Another version states that Abeyta once had a vision of his patron saint when he was sick. After he had visited the exact same spot from his vision, he found a buried crucifix. He was cured immediately, and associated his healing with the dirt where the crucifix was found. After that, other people reported the dirt to be effective in curing their ailments as well.
A miraculously moving crucifix or dirt with healing powers, a chapel was in order! It was built by none other than Abeyta right on the spot where the incidents were said to have happened.
The shrine you see today is not the same original structure though – the current one was built between the years 1813 and 1816.
There are other variations to the legend. One talks about the first Spanish settlers in Chimayó and a priest from Esquipulas, but I know very little about that one so I won’t even attempt to share.
The legends don’t end there though.
They go way back.
El Santuario de Chimayó is not the oldest church in the U.S. or even the oldest church in New Mexico, but this iconic church has been a place of worship long before the beginning of its construction in 1813.
The same spot where the original small chapel was built had been a sacred place for the Pueblo Indians who lived in the surrounding area long before the first Hispanic settlers had arrived.
According to the Tewa legends, there was a hot spring here with healing properties that was sacred to the Tewa Indians. Eventually, the hot spring dried up, but the dry bed left behind retained the same healing properties.
In a way, the Tewa legacy continues.
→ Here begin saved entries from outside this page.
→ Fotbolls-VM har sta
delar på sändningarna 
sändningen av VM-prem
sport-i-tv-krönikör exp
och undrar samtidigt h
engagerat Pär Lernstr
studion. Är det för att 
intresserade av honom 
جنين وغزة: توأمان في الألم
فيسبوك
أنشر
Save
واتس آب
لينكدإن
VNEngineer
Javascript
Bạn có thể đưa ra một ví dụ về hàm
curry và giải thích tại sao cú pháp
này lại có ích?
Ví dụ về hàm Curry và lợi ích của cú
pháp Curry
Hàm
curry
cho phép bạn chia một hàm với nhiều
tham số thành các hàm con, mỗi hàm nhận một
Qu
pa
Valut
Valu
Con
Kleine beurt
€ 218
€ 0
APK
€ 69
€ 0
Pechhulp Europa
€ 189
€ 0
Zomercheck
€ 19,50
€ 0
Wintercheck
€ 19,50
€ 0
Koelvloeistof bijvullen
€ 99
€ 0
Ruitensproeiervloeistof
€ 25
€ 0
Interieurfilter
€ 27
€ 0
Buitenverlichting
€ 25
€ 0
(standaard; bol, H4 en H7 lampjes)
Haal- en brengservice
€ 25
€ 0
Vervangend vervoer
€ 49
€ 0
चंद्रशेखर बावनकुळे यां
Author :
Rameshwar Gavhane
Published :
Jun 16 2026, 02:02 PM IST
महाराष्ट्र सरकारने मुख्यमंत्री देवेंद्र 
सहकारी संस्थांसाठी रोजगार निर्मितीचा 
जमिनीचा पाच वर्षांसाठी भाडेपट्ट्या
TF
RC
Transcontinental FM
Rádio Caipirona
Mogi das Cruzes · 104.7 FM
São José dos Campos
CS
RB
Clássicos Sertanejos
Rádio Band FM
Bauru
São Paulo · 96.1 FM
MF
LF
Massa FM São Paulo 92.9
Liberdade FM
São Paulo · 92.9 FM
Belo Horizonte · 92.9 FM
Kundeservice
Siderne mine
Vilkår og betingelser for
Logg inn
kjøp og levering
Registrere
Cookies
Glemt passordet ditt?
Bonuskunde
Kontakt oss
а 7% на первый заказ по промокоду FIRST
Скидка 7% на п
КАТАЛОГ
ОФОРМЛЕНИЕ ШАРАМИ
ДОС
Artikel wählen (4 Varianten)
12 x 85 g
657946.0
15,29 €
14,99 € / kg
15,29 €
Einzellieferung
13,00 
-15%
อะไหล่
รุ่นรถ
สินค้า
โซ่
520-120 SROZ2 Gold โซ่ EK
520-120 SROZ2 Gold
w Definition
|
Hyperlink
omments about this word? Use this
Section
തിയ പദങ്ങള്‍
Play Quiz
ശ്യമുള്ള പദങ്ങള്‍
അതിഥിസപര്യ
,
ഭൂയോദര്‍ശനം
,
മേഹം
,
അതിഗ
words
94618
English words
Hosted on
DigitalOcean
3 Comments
The name “Chimayó” is actually of Tewa origin. It was the Tewa people that named this place after “Tsi-Mayoh”, one of the hills sacred to them that lies directly behind the church.
There is more to El Santuario de Chimayó than just the shrine.
If you want to visit, give yourself enough time to explore the grounds. (Don’t accidentally skip the Santa Niño de Atocha Children’s Chapel located just a few steps away LIKE I DID).
Apart from numerous interesting surrounding structures, there is a beautiful garden with giant cottonwoods to the back of the shrine where you can sit in solitude.
We had spent a few hours on the church grounds, and I would have loved to have a little more time to reflect and soak in the peace.
Be prepared for more happy and sad tears out here as well.
Chimayó isn’t just about religion.
Most notably, Chimayó is known for traditional Hispanic and Tewa Indian arts.
It’s also somewhat of a hub for artists with quite a few galleries and quaint shops which may or may not be your cup of tea.
Another thing Chimayó is famous for is the superior Chimayó chile pepper! It’s grown right here from the original heirloom seeds and in small batches, just like in the olden days.
Whether the dirt has healing properties or not, I’ll let you be the judge… I personally do believe in the power of a prayer because I do believe in the power of thought.